You can also run it directly after installing optional dependencies:
```bash
python -m pip install torch transformers pillow
python compare_ocr_engines.py --engines pytesseract,chandra,lightonocr
```
To add another model or OCR library, add a class in `compare_ocr_engines.py` with:
- `key`: stable CLI/output identifier
- `display_name`: readable report name
- `prepare()`: one-time setup such as loading binaries, API clients, or model weights
- `recognize(sample, output_dir)`: per-sample OCR call that returns `OcrOutput`
Then register it in `build_engine_registry()`. The comparison pipeline automatically handles timing, metrics, summaries, and rankings for registered engines.
## Output
After the run, check:
- `artifacts/inputs/` for the generated `fake_ocr_hostile.png` and `fake_ocr_hostile.dcm`
- `artifacts/ocr/chandra/*/recognized.txt` for the OCR text Chandra produced
- `artifacts/ocr/comparison///recognized.txt` for comparison outputs written by engine adapters
- `artifacts/ocr/comparison///raw_response.json` for raw Ollama API responses
- `artifacts/ocr/comparison_summary.json` for machine-readable per-engine timing, text metrics, summaries, failures, and rankings
- `artifacts/ocr/comparison_report.txt` for the human-readable comparison and judgment
## Notes
- The DICOM file is synthetic and only meant to carry image pixels for this demo.

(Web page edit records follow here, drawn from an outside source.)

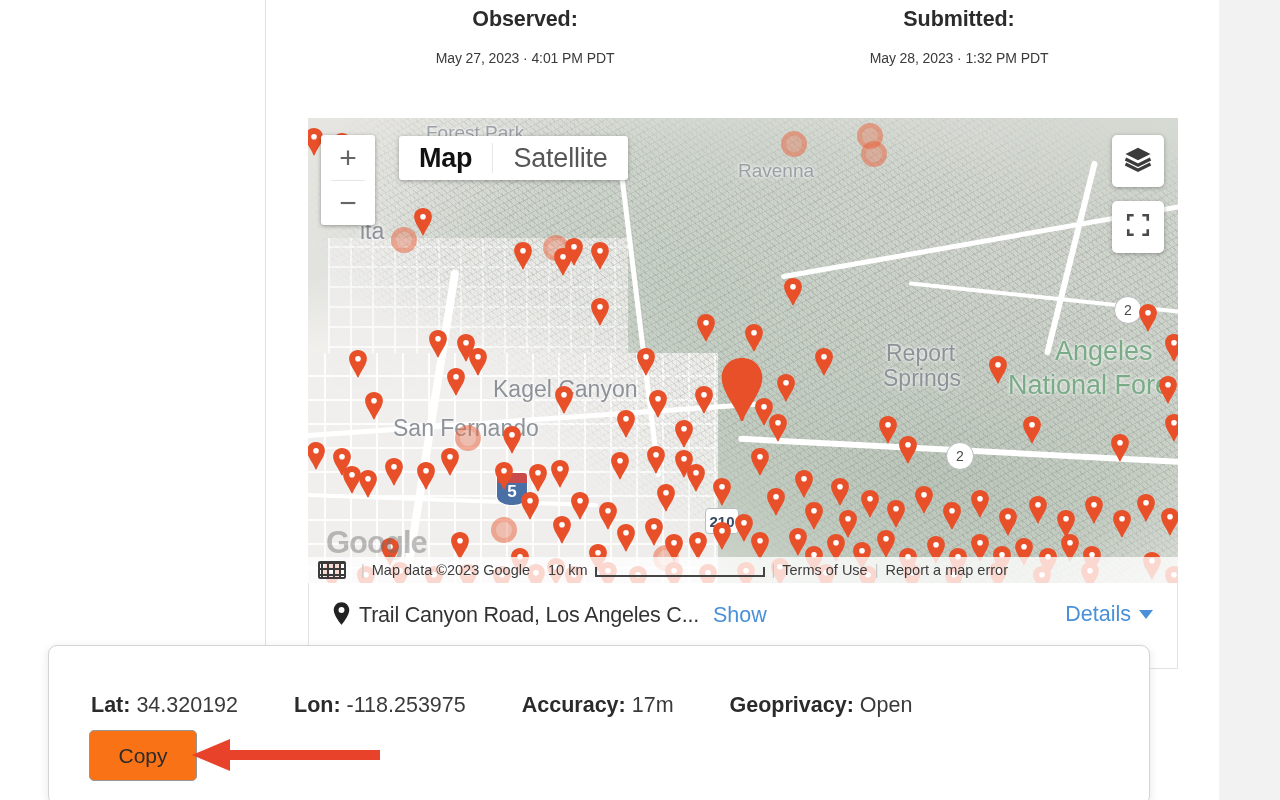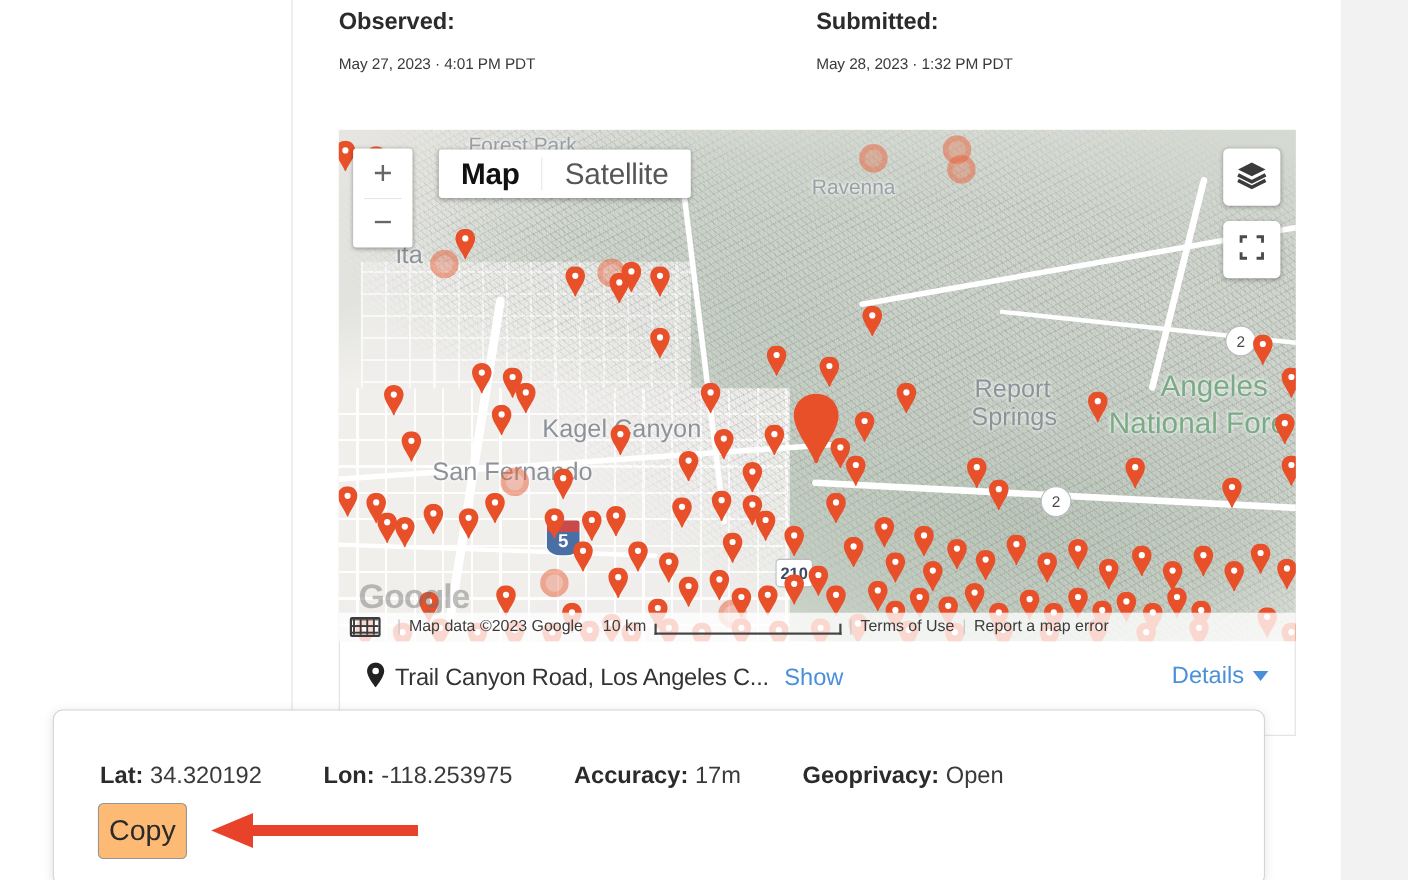--- a/index.html
+++ b/index.html
@@ -12,20 +12,21 @@
   }
 
   
   #page { position: relative; width: 1280px; height: 800px; background: #f2f2f2; }
 
   #content-card {
     position: absolute; left: 0; top: 0;
     width: 1219px; height: 800px;
     background: #ffffff;
     border-right: 1px solid #dcdcdc;
+    text-align: center;
   }
 
   #left-gutter {
     position: absolute; left: 0; top: 0;
     width: 266px; height: 800px;
     background: #ffffff;
     border-right: 1px solid #e0e0e0;
   }
 
   #main-col {
@@ -249,23 +250,23 @@
     position: absolute; left: 42px; top: 47px;
     display: flex; align-items: baseline;
     font-size: 21.5px; color: #333;
   }
   .coord-item { margin-right: 56px; white-space: nowrap; }
   .coord-item:last-child { margin-right: 0; }
   .coord-k { font-weight: bold; color: #2b2b2b; }
   .coord-v { color: #3a3a3a; }
   #copy-btn {
     position: absolute; left: 89px; top: 730px;
-    width: 81px; height: 51px;
-    background: #fdba74; border: 1px solid #969696; border-radius: 5px;
-    font-size: 26px; color: #2b2b2b; cursor: pointer;
+    width: 108px; height: 51px;
+    background: #f97316; border: 1px solid #969696; border-radius: 5px;
+    font-size: 21px; color: #2b2b2b; cursor: pointer;
     font-family: "Liberation Sans", sans-serif;
   }
 
   
   #anno-arrow { position: absolute; left: 192px; top: 738px; width: 190px; height: 34px; }
 </style>
 </head>
 <body>
 
 <div id="page">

- The OCR step uses `chandra --method hf`, so the first run may download model weights and can take a while.
- The Ollama adapters require a running local Ollama server and locally available `gemma4:latest` and `gemma4:26b` models.
- The LightOnOCR adapter uses the Hugging Face `lightonai/LightOnOCR-1B-1025` model by default and may download large model weights on first use.
- The scripts assume `python3`, `venv`, a working `pip`, and the `tesseract` system binary are available on the Linux host.